▶ AUFGABEN:
1 - Wofür wird im Kommentar über das Reiten das Ausatmen eingesetzt?
2 - Gib den Abschnitt des Kommentars über das Reiten von „Danke für deinen“ bis „Dreh hinein. VG!“ wortgetreu wieder.

▶ ZU LESENDER AUSZUG:

Danke für deinen Kommentar und das Kompliment! Ich glaube ja, dass unsere Gedanken sich in Kleinstform auf unseren Körper auswirken. Das spürt das Pferd und wenn es willig und gut vorbereitet ist, nimmt es das auf und reagiert entsprechend. Ich versuche auch, das Atmen einzusetzen (also Ausatmen für Übergange nach unten, Einatmen für solche nach oben). Nach unten klappt's, nach oben noch nicht 🙂 Irgendwie macht das ja auch den Reiz aus, unser Zusammensein mit Pferden als Weg und nicht als Ziel zu begreifen. Dann kann man sich an den kleinen Verbesserungen freuen, statt daran zu verzweifeln, das große Ganze einfach nicht greifen zu können. Ich würde Mark Rashid voll gern mal live erleben. Ich mag seinen Blog und die Bücher, und er bringt immer wieder einen neuen Dreh hinein. VG!

Einträge, einer Sammlung entnommen:

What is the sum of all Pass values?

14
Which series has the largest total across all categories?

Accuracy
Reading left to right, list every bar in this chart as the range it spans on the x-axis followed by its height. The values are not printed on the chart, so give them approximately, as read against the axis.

▶ ERGEBNISSE:
1 - Für Übergänge nach unten.

2 -
Danke für deinen Kommentar und das Kompliment! Ich glaube ja, dass unsere Gedanken sich in Kleinstform auf unseren Körper auswirken. Das spürt das Pferd und wenn es willig und gut vorbereitet ist, nimmt es das auf und reagiert entsprechend. Ich versuche auch, das Atmen einzusetzen (also Ausatmen für Übergange nach unten, Einatmen für solche nach oben). Nach unten klappt's, nach oben noch nicht 🙂 Irgendwie macht das ja auch den Reiz aus, unser Zusammensein mit Pferden als Weg und nicht als Ziel zu begreifen. Dann kann man sich an den kleinen Verbesserungen freuen, statt daran zu verzweifeln, das große Ganze einfach nicht greifen zu können. Ich würde Mark Rashid voll gern mal live erleben. Ich mag seinen Blog und die Bücher, und er bringt immer wieder einen neuen Dreh hinein. VG!